It is really handy to have a grasp of one of the classic tools for thinking about solubility science. "Lattice theory" is at the heart of most of the classic solubility theories such as HSP so it's good to know that a simple, friendly app can make you an expert in a very short time. If you have some idea about "enthalpy" and "entropy" and can do simple arithmetic, then you can understand lattice theory! It's all about whether A prefers to be with A, B with B or A with B.
Have a play with the 3 sliders before reading what it all means, given that the blue spheres are A and the red spheres are B.
A lot of solubility theories are built around the idea of a "lattice" of molecules. The idea that solvent molecules are arranged in a neat pseudo-crystalline order is clearly nonsense, but it turns out that this approach yields maximum insight for minimum effort and in fact the perfect lattice is more a "guide for the eye" than an intrinsic part of the theory.
The core idea in lattice theory is that if one molecule at a lattice position is replaced with another, three things happen to affect the Gibbs Free Energy ΔG = ΔH - TΔS.
- Entropy increases (more disorder), so -TΔS is negative
- Enthalpy increases (worse), so ΔH is positive
- The free energy, ΔG is a balance of the two, with a negative value being good for mixing
Why does the enthalpy increase? Interactions of like molecule with like are generally stronger than like with unlike. The number of like/unlike interactions depends, of course, on the % mix of the two molecules. Both the entropy and enthalpy terms are a maximum at 50%.

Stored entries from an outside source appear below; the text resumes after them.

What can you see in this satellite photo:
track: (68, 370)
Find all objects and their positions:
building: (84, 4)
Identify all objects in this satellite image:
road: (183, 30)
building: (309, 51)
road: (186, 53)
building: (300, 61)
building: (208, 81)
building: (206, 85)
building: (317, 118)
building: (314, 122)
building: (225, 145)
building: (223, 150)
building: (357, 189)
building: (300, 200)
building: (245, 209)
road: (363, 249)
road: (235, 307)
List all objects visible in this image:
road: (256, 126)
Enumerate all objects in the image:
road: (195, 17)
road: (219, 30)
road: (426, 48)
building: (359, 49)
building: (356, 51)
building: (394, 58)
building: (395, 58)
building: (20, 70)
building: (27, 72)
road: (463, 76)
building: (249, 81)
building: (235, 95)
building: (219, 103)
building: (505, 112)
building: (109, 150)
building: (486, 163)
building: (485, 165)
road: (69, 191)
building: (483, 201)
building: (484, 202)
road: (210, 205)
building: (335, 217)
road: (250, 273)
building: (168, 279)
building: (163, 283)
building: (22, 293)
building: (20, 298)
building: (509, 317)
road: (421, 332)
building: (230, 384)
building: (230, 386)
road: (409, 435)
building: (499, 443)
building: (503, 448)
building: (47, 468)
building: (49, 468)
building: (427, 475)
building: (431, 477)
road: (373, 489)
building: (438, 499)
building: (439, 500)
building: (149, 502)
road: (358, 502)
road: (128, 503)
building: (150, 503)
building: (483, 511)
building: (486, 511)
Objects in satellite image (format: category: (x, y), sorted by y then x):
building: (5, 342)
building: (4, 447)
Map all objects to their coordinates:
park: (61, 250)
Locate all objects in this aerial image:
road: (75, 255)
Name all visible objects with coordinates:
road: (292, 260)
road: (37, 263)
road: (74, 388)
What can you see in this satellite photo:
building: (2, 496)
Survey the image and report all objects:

If we assign a "solubility parameter" δ1 and δ2 to the self-interactions of molecules 1 and 2 then, via some elementary algebra and the "mean field theory" which assumes no self-organisation within the fluid, and if we assume, for simplicity, that volume fraction is the same as number fraction, n, then we can compute each term in the ΔG balance, ΔG=ΔH-TΔS, setting T=8 in this simple demo, for reasons discussed shortly:
ΔS = n1.log(n1)+n2.log(n2)
ΔH = -n1.n2.z(δ1δ2-0.5(δ1²+δ2²))
We see that the δ values capture the balance of self-liking 0.5(δ1²+δ2²) and the weaker unlike interaction (δ1*δ2). The self-like term is the mean, the unlike term is the geometric mean. To put it into more familiar terms, it is 0.5(δ1-δ2)², the classic solubility parameter "Distance". The factor z is simply the number of near-neighbours in whatever lattice is being used, in this app n=4. The value T=8 for ΔS in the calculation here is simply to give a balance of ΔS and ΔH resulting in a reasonable correlation of mutual (in)solubility with the distance.
By playing with the % Solvent 2 and the different δ values, and by looking at lattice itself, you get a good feeling for what basic lattice theory is all about. If the view is confusing, just rotate it with your mouse or touchscreen.
The numbers themselves are neither important nor realistic. They simply convey the trends, emphasising that for good solubility, δ values have to be comparatively close. Of course, as discussed on this site, the single (Hildebrand) solubility parameter is positively wrong and the full 3-parameter HSP should be used. But, again, the point of this app is to demonstrate the broad principles.
When, for demo purposes only, ΔG>5 then it is assumed that the solvents cannot mix so they separate into individual phases.